● **Exercise details**
Recast the listing below as a Markdown table with the columns Row and Line, giving each nonblank line its own row numbered in order. Leave the pictures out of the table.
----- Supplied records
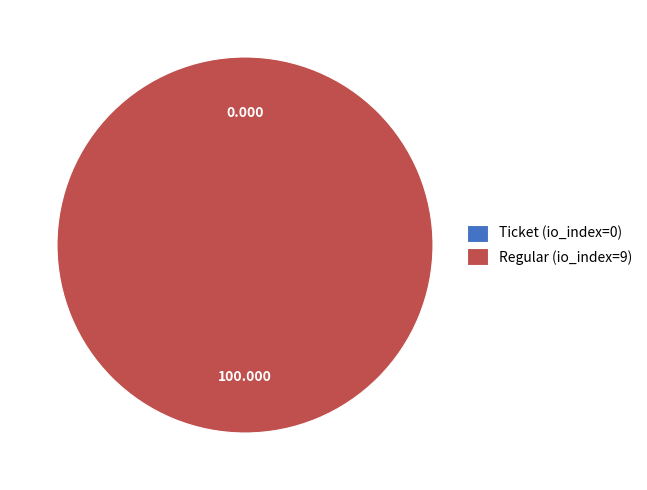

Between Ticket (io_index=0) and Regular (io_index=9), which is larger?

Regular (io_index=9)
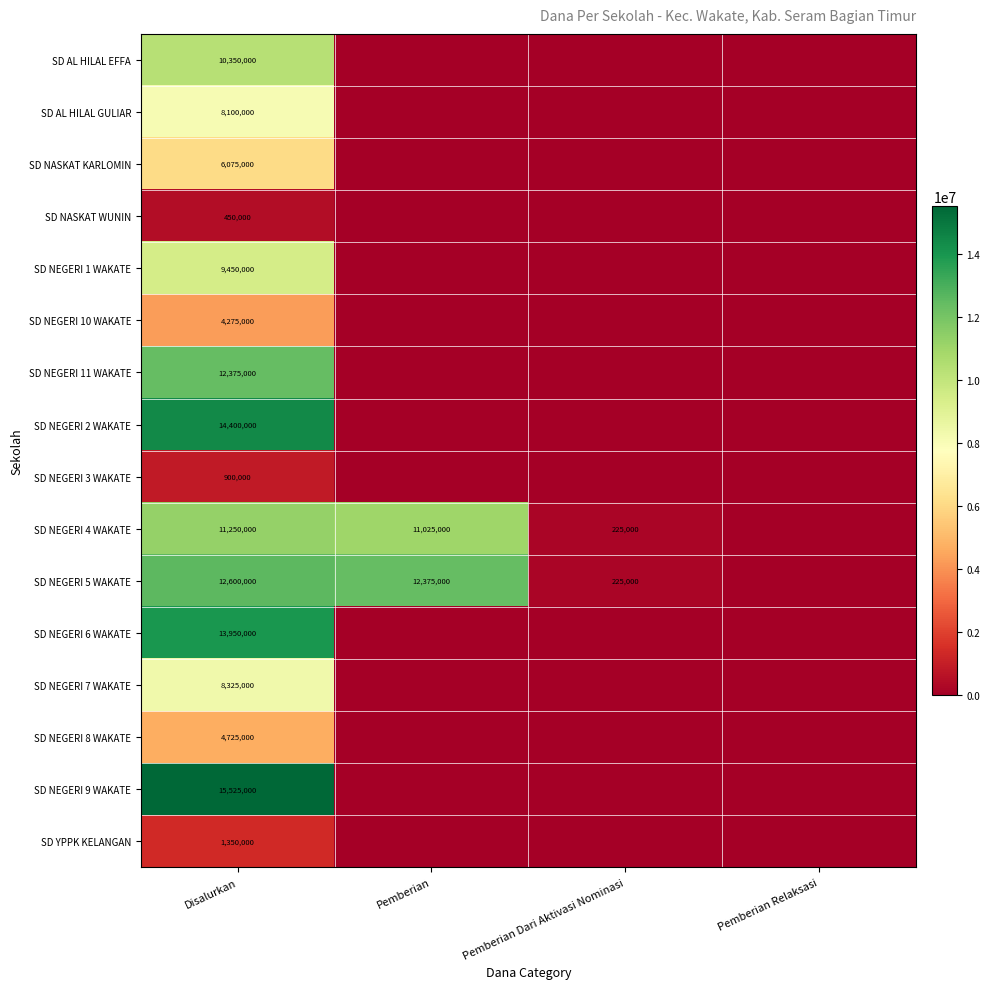

At Disalurkan, list the series in order from smallest to largest.

SD NASKAT WUNIN, SD NEGERI 3 WAKATE, SD YPPK KELANGAN, SD NEGERI 10 WAKATE, SD NEGERI 8 WAKATE, SD NASKAT KARLOMIN, SD AL HILAL GULIAR, SD NEGERI 7 WAKATE, SD NEGERI 1 WAKATE, SD AL HILAL EFFA, SD NEGERI 4 WAKATE, SD NEGERI 11 WAKATE, SD NEGERI 5 WAKATE, SD NEGERI 6 WAKATE, SD NEGERI 2 WAKATE, SD NEGERI 9 WAKATE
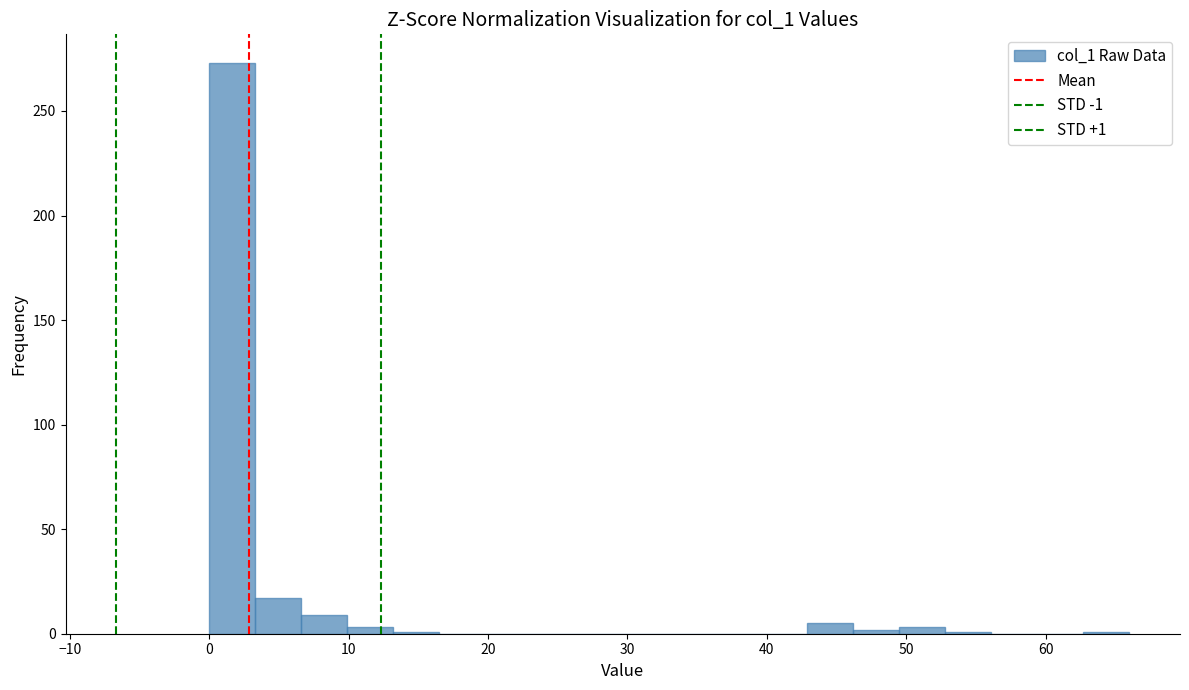

Read against the x-axis, roughly where is the centre of the tallest bar?

2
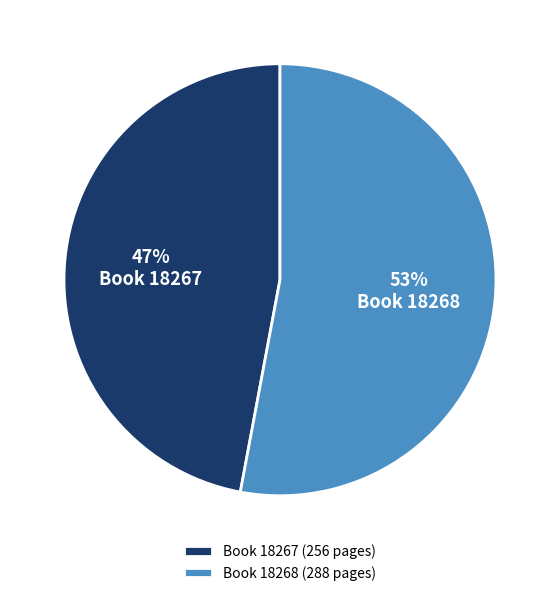

To the nearest percent, what percentage of the pie is Book 18267 (256 pages)?

47%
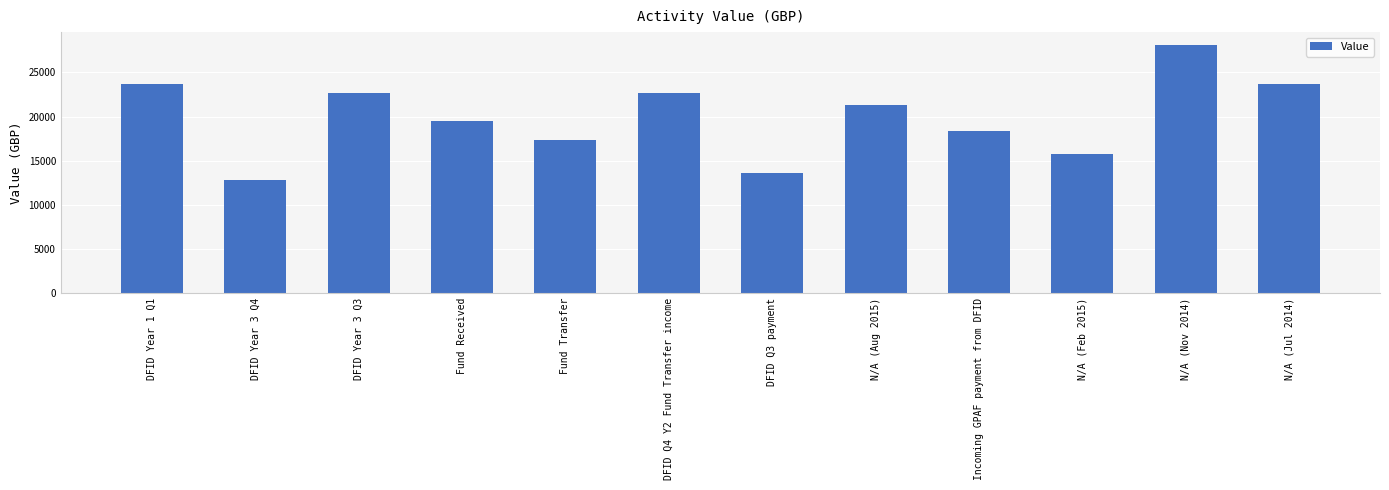

What is the label of the 1st bar from the right?

N/A (Jul 2014)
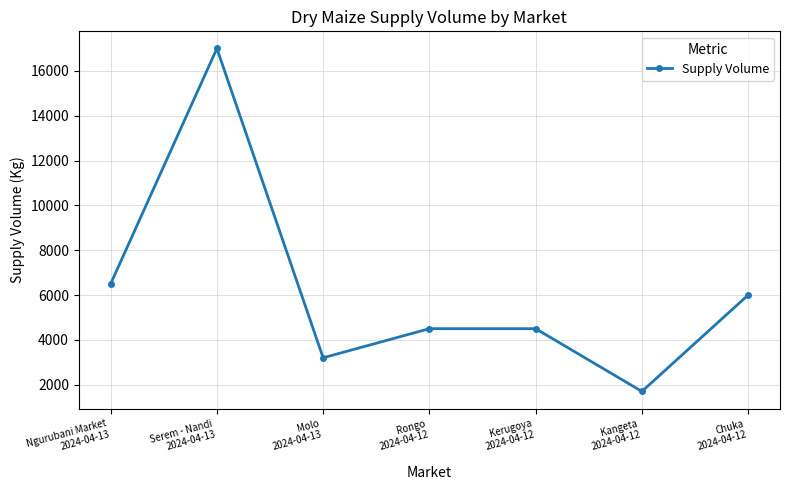

What is the value of the 2nd point from the left?

17000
----------
● **Finished exercise**
| Row | Line |
|---|---|
| 1 | Between Ticket (io_index=0) and Regular (io_index=9), which is larger? |
| 2 | Regular (io_index=9) |
| 3 | At Disalurkan, list the series in order from smallest to largest. |
| 4 | SD NASKAT WUNIN, SD NEGERI 3 WAKATE, SD YPPK KELANGAN, SD NEGERI 10 WAKATE, SD NEGERI 8 WAKATE, SD NASKAT KARLOMIN, SD AL HILAL GULIAR, SD NEGERI 7 WAKATE, SD NEGERI 1 WAKATE, SD AL HILAL EFFA, SD NEGERI 4 WAKATE, SD NEGERI 11 WAKATE, SD NEGERI 5 WAKATE, SD NEGERI 6 WAKATE, SD NEGERI 2 WAKATE, SD NEGERI 9 WAKATE |
| 5 | Read against the x-axis, roughly where is the centre of the tallest bar? |
| 6 | 2 |
| 7 | To the nearest percent, what percentage of the pie is Book 18267 (256 pages)? |
| 8 | 47% |
| 9 | What is the label of the 1st bar from the right? |
| 10 | N/A (Jul 2014) |
| 11 | What is the value of the 2nd point from the left? |
| 12 | 17000 |